Friday, April 4, 2014

Metzorah 5774


Metzorah, this week’s parshah, describes the skin condition of tzora’at.  Previously, tzora’at was mistakenly identified as leprosy (Hansen’s Disease).  The parshah describes the ritual for spiritual purification of the sufferer.

Rabbis are regularly asked, “Why me?” when someone gets sick.  It’s a powerful question, full of anguish.  I have asked it myself, in times of loss and confusion.  The question expresses a belief, found in the Torah, that illness can be a moral statement rather than a medical one.  It can sometimes feel as if suffering were a moral judgment, a punishment doled out by a disapproving God like a bitter headmaster with his wooden ruler.  Painful as that idea is, some find it more soothing than grappling with the idea that the universe is incomprehensible to us, that neither success nor failure are moral indications.  Pain doesn’t make sense.

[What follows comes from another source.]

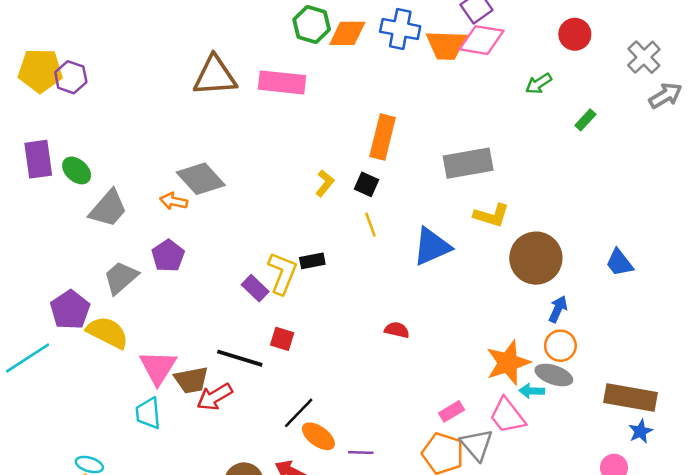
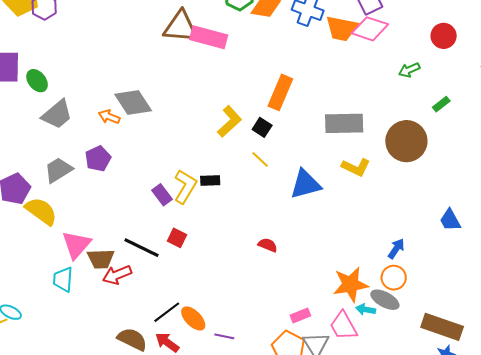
brown triangle: (215, 76) -> (181, 27), moved
yellow L-shape: (325, 183) -> (230, 121), size x1.5
yellow line: (370, 225) -> (260, 159), turned -36
brown circle: (536, 258) -> (406, 141), moved
black line: (299, 413) -> (167, 312), moved

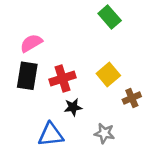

Jewish tradition does not believe that suffering is redemptive.  It does not come to punish us, nor to teach us a lesson.  I do not believe that we are given pain in order to help us grow. 

That said, we may indeed learn and grow from our suffering.  This is a subtle, but very important difference.  I have certainly learned from my pain, but I do not believe that the pain was “sent to me” in order that I might learn those lessons.  The pain is just pain, no more nor less.  The meaning I make of it is up to me.